● **WORK ITEM**
Among the entries below, find each line with "will" and show it.

● **SUPPLIED RECORDS**
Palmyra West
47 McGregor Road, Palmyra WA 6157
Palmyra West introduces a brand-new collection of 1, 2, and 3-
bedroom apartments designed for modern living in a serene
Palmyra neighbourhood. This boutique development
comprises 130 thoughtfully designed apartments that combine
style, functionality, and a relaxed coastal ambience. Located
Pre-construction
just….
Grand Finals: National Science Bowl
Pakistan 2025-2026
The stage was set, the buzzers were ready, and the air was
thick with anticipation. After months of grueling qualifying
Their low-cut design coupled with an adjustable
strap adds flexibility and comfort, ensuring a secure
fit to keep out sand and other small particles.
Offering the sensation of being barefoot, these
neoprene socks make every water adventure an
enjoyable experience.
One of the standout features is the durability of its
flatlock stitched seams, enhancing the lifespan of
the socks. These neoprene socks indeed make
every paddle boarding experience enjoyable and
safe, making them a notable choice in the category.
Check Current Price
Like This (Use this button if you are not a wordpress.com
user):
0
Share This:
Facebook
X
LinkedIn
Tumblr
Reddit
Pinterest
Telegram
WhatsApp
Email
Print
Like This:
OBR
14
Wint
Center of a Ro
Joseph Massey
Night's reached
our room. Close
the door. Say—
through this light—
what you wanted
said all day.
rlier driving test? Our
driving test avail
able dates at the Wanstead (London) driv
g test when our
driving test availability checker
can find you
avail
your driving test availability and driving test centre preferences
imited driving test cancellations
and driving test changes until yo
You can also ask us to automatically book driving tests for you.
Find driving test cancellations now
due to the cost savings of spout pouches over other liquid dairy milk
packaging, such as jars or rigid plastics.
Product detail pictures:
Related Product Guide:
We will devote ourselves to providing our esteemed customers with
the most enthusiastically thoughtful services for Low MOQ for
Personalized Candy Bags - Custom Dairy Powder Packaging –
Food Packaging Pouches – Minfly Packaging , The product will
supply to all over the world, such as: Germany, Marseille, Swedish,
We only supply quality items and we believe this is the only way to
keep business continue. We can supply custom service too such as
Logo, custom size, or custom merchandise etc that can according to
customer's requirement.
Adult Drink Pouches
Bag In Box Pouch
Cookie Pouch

● **RESULT OF THE EXERCISE**
We will devote ourselves to providing our esteemed customers with
Food Packaging Pouches – Minfly Packaging , The product will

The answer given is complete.